--- DATA Enclosed Below ---
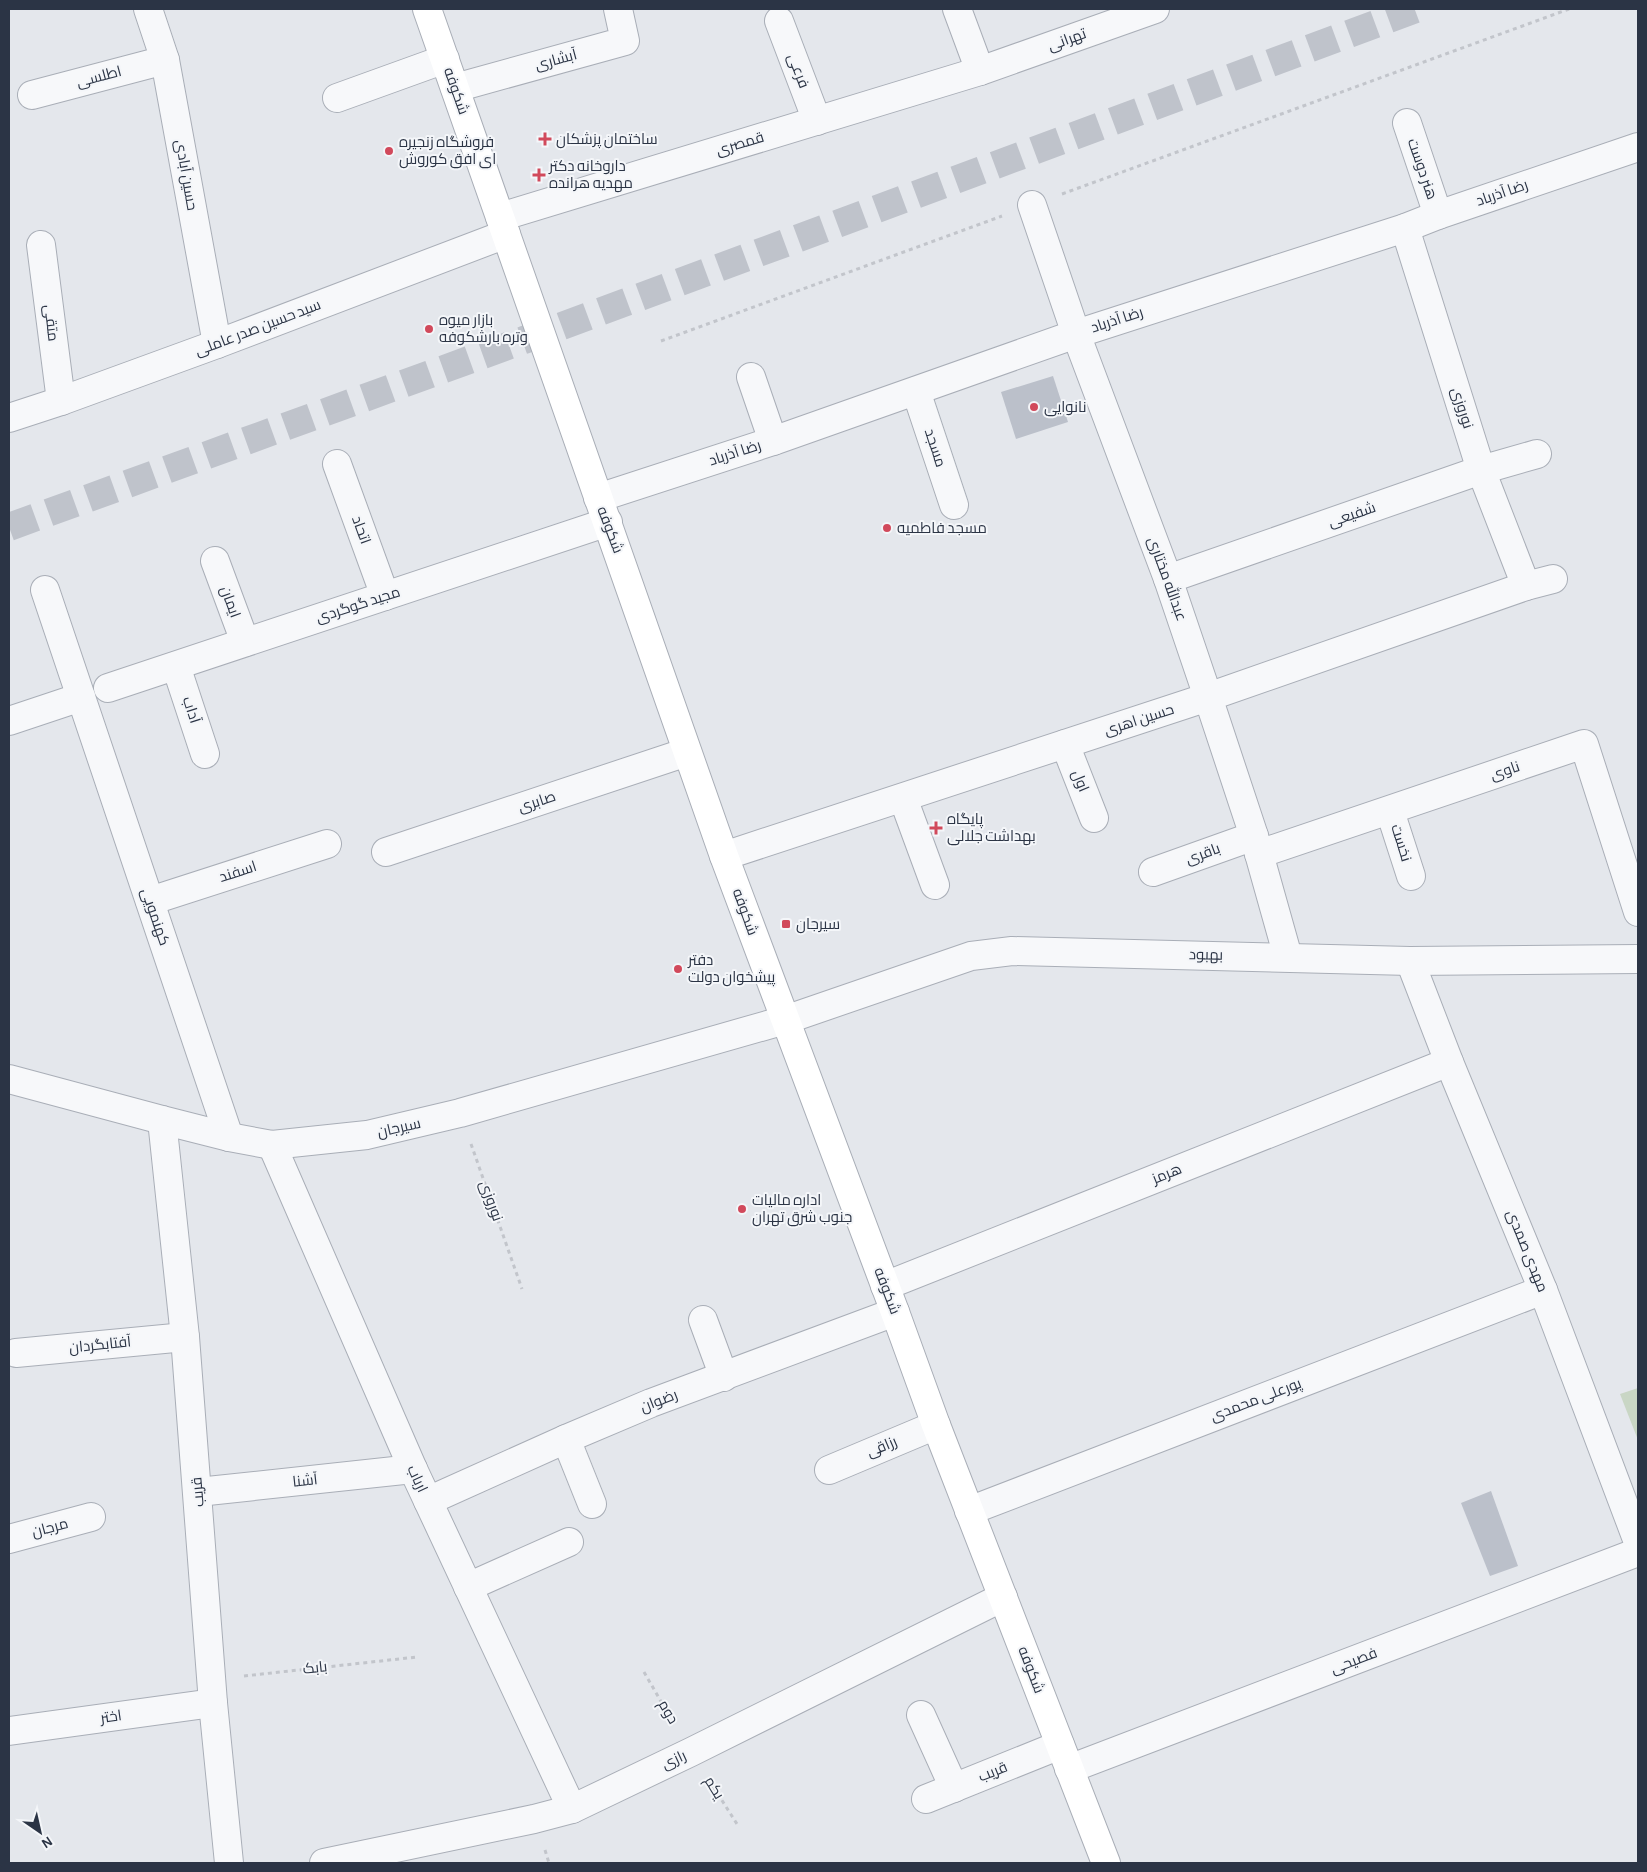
<svg xmlns="http://www.w3.org/2000/svg" width="1647" height="1872" viewBox="0 0 1647 1872" font-family="'Alegreya Sans',Cairo,sans-serif">
<style>
.green{fill:#c9d6c5}
.building{fill:#bbc0ca}
.lines{fill:none;stroke-linecap:round;stroke-linejoin:round}
.primary-tunnel{stroke:#bfc3cb;stroke-width:28;stroke-dasharray:28 14;stroke-linecap:butt}
.minor-casing{stroke:#a9aeb7;stroke-width:30}
.secondary-casing{stroke:#a9aeb7;stroke-width:30}
.path{stroke:#c2c5cb;stroke-width:3;stroke-dasharray:4 4;stroke-linecap:butt}
.minor{stroke:#f7f8fa;stroke-width:28}
.secondary{stroke:#fff;stroke-width:28}
.poi-dot{fill:#d1495b;stroke:#f4f6f9;stroke-width:2}
.labels{text-anchor:middle;dominant-baseline:central;stroke-width:4;stroke-linejoin:round;paint-order:stroke}
.street-label{font-size:15px;fill:#2b3445;stroke:#f4f6f9}
.poi-label{font-size:15px;fill:#2b3445;stroke:#f4f6f9;text-anchor:start}
</style>
<rect width="100%" height="100%" fill="#e4e7ec"/>
<path class="green" d="M1638 1388V1440L1620 1394Z"/>
<g class="building">
<path d="M1053 376 1068 422 1016 439 1001 392Z"/>
<path d="M1491 1491 1518 1566 1490 1576 1461 1503Z"/>
</g>
<g class="lines">
<path class="primary-tunnel" d="M9 527 524 340 1416 9"/>
<defs>
<g id="minor">
<path d="M148 9 165 60 217 344"/>
<path d="M957 9 980 71"/>
<path d="M779 21 817 121"/>
<path d="M455 88 625 41 618 9"/>
<path d="M32 95 165 60"/>
<path d="M337 98 445 59"/>
<path d="M1407 123 1438 215"/>
<path d="M1032 205 1076 334 1168 579 1208 697 1254 836 1288 957"/>
<path d="M500 217 980 71 1155 9"/>
<path d="M1405 228 1481 470 1526 586"/>
<path d="M41 245 61 401"/>
<path d="M751 377 773 441"/>
<path d="M916 391 954 505"/>
<path d="M9 418 61 401 217 344 506 234"/>
<path d="M337 464 385 596"/>
<path d="M598 498 773 441 1076 334 1405 228 1438 215 1638 147"/>
<path d="M215 561 245 642"/>
<path d="M1168 579 1481 470 1537 454"/>
<path d="M45 590 229 1137"/>
<path d="M176 666 205 754"/>
<path d="M108 688 608 522"/>
<path d="M9 721 81 697"/>
<path d="M1065 744 1094 818"/>
<path d="M903 798 935 885"/>
<path d="M1390 811 1411 876"/>
<path d="M386 852 687 752"/>
<path d="M1259 854 1584 744 1638 912"/>
<path d="M724 856 1208 697 1526 586 1553 579"/>
<path d="M1153 872 1254 836"/>
<path d="M150 901 327 844"/>
<path d="M1410 961 1449 1062 1543 1290 1638 1542"/>
<path d="M9 1079 162 1120 229 1137 272 1145 367 1135 460 1113 785 1020 971 956 1012 951 1410 961 1638 959"/>
<path d="M162 1120 185 1337 213 1703 229 1863"/>
<path d="M272 1145 413 1469 572 1809"/>
<path d="M885 1286 1449 1062"/>
<path d="M703 1320 724 1377"/>
<path d="M16 1353 185 1337"/>
<path d="M566 1439 592 1504"/>
<path d="M829 1470 936 1425"/>
<path d="M198 1492 413 1469"/>
<path d="M428 1501 566 1439 651 1403 895 1312"/>
<path d="M969 1511 1543 1290"/>
<path d="M9 1539 91 1517"/>
<path d="M468 1587 569 1542"/>
<path d="M921 1715 954 1788"/>
<path d="M9 1731 213 1703"/>
<path d="M1069 1769 1638 1552"/>
<path d="M926 1799 1060 1745"/>
<path d="M324 1863 534 1819 572 1809 691 1752 1003 1597"/>
</g>
<path id="secondary" d="M427 9 724 856 895 1312 936 1425 1106 1863"/>
</defs>
<use href="#minor" class="minor-casing"/>
<use href="#secondary" class="secondary-casing"/>
<g class="path">
<path d="M1062 194 1569 9"/>
<path d="M661 341 1002 216"/>
<path d="M471 1144 522 1289"/>
<path d="M644 1672 674 1724"/>
<path d="M244 1676 417 1657"/>
<path d="M709 1780 737 1824"/>
<path d="M545 1850 549 1863"/>
</g>
<use href="#minor" class="minor"/>
<use href="#secondary" class="secondary"/>
</g>
<g class="poi-dot">
<path d="M542.5 131.5h5v5h5v5h-5v5h-5v-5h-5v-5h5z"/>
<circle cx="389" cy="151" r="5"/>
<path d="M536.5 167.5h5v5h5v5h-5v5h-5v-5h-5v-5h5z"/>
<circle cx="429" cy="329" r="5"/>
<circle cx="1034" cy="407" r="5"/>
<circle cx="887" cy="528" r="5"/>
<path d="M933.5 820.5h5v5h5v5h-5v5h-5v-5h-5v-5h5z"/>
<rect x="781" y="919" width="10" height="10" rx="2.5"/>
<circle cx="678" cy="969" r="5"/>
<circle cx="742" cy="1209" r="5"/>
</g>
<g class="labels">
<g class="street-label">
<text transform="translate(1067 40) rotate(-20)">تهرانی</text>
<text transform="translate(556 60) rotate(-15)">آبشاری</text>
<text transform="translate(798 71) rotate(69)">فرعی</text>
<text transform="translate(99 77) rotate(-15)">اطلسی</text>
<text transform="translate(456 91) rotate(71)">شکوفه</text>
<text transform="translate(740 144) rotate(-17)">قمصری</text>
<text transform="translate(1422 169) rotate(71)">هنر دوست</text>
<text transform="translate(186 175) rotate(80)">حسین آبادی</text>
<text transform="translate(1502 193) rotate(-19)">رضا آذرباد</text>
<text transform="translate(1117 320) rotate(-18)">رضا آذرباد</text>
<text transform="translate(51 323) rotate(83)">متقی</text>
<text transform="translate(258 328) rotate(-21)">سید حسین صدر عاملی</text>
<text transform="translate(1462 408) rotate(72)">نوروزی</text>
<text transform="translate(935 448) rotate(72)">مسجد</text>
<text transform="translate(735 453) rotate(-18)">رضا آذرباد</text>
<text transform="translate(1352 515) rotate(-19)">شفیعی</text>
<text transform="translate(361 530) rotate(70)">اتحاد</text>
<text transform="translate(610 530) rotate(69)">شکوفه</text>
<text transform="translate(1167 579) rotate(70)">عبدالله مختاری</text>
<text transform="translate(230 602) rotate(70)">ایمان</text>
<text transform="translate(358 605) rotate(-18)">مجید گوگردی</text>
<text transform="translate(191 710) rotate(72)">آداب</text>
<text transform="translate(1139 720) rotate(-18)">حسین اهری</text>
<text transform="translate(1505 771) rotate(-19)">ناوی</text>
<text transform="translate(1080 781) rotate(68)">اول</text>
<text transform="translate(537 802) rotate(-18)">صابری</text>
<text transform="translate(1401 843) rotate(73)">نخست</text>
<text transform="translate(1203 854) rotate(-20)">باقری</text>
<text transform="translate(238 872) rotate(-18)">اسفند</text>
<text transform="translate(745 912) rotate(70)">شکوفه</text>
<text transform="translate(155 917) rotate(71)">کهنمویی</text>
<text transform="translate(1206 955) rotate(1)">بهبود</text>
<text transform="translate(399 1128) rotate(-13)">سیرجان</text>
<text transform="translate(1167 1174) rotate(-22)">هرمز</text>
<text transform="translate(491 1201) rotate(70)">نوروزی</text>
<text transform="translate(1527 1251) rotate(68)">مهدی صمدی</text>
<text transform="translate(887 1291) rotate(69)">شکوفه</text>
<text transform="translate(100 1345) rotate(-6)">آفتابگردان</text>
<text transform="translate(1256 1400) rotate(-21)">پورعلی محمدی</text>
<text transform="translate(659 1401) rotate(-21)">رضوان</text>
<text transform="translate(882 1447) rotate(-23)">رزاقی</text>
<text transform="translate(417 1479) rotate(65)">ارباب</text>
<text transform="translate(305 1481) rotate(-6)">آشنا</text>
<text transform="translate(198 1492) rotate(-95)">قریب</text>
<text transform="translate(50 1528) rotate(-15)">مرجان</text>
<text transform="translate(1354 1661) rotate(-21)">فصیحی</text>
<text transform="translate(315 1668) rotate(-6)">بابک</text>
<text transform="translate(1031 1670) rotate(69)">شکوفه</text>
<text transform="translate(668 1712) rotate(60)">دوم</text>
<text transform="translate(111 1717) rotate(-8)">اختر</text>
<text transform="translate(674 1760) rotate(-25)">رازی</text>
<text transform="translate(993 1772) rotate(-22)">قریب</text>
<text transform="translate(714 1788) rotate(58)">یکم</text>
</g>
<g class="poi-label">
<text x="556" y="139">ساختمان پزشکان</text>
<text x="399" y="142">فروشگاه زنجیره<tspan x="399" dy="17">ای افق کوروش</tspan></text>
<text x="549" y="166">داروخانه دکتر<tspan x="549" dy="17">مهدیه هرانده</tspan></text>
<text x="439" y="320">بازار میوه<tspan x="439" dy="17">وتره بارشکوفه</tspan></text>
<text x="1044" y="407">نانوایی</text>
<text x="897" y="528">مسجد فاطمیه</text>
<text x="947" y="819">پایگاه<tspan x="947" dy="17">بهداشت جلالی</tspan></text>
<text x="796" y="924">سیرجان</text>
<text x="688" y="960">دفتر<tspan x="688" dy="17">پیشخوان دولت</tspan></text>
<text x="752" y="1200">اداره مالیات<tspan x="752" dy="17">جنوب شرق تهران</tspan></text>
</g>
</g>
<rect width="1647" height="1872" fill="none" stroke="#2b3445" stroke-width="20"/>
<g transform="translate(40 1832) rotate(146)" stroke="#f4f6f9" stroke-width="4" paint-order="stroke">
<path d="M0-4L9 19L0 12L-9 19Z" fill="#2b3445"/>
<text y="-8" font-size="14" font-weight="bold" text-anchor="middle" fill="#2b3445">N</text>
</g>
</svg>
--- End of Enclosed DATA ---
(TASK ITEM) Lines in the data holding the word "font": count them and say how many, nothing more.

(SOLUTION FOR THIS TASK) 4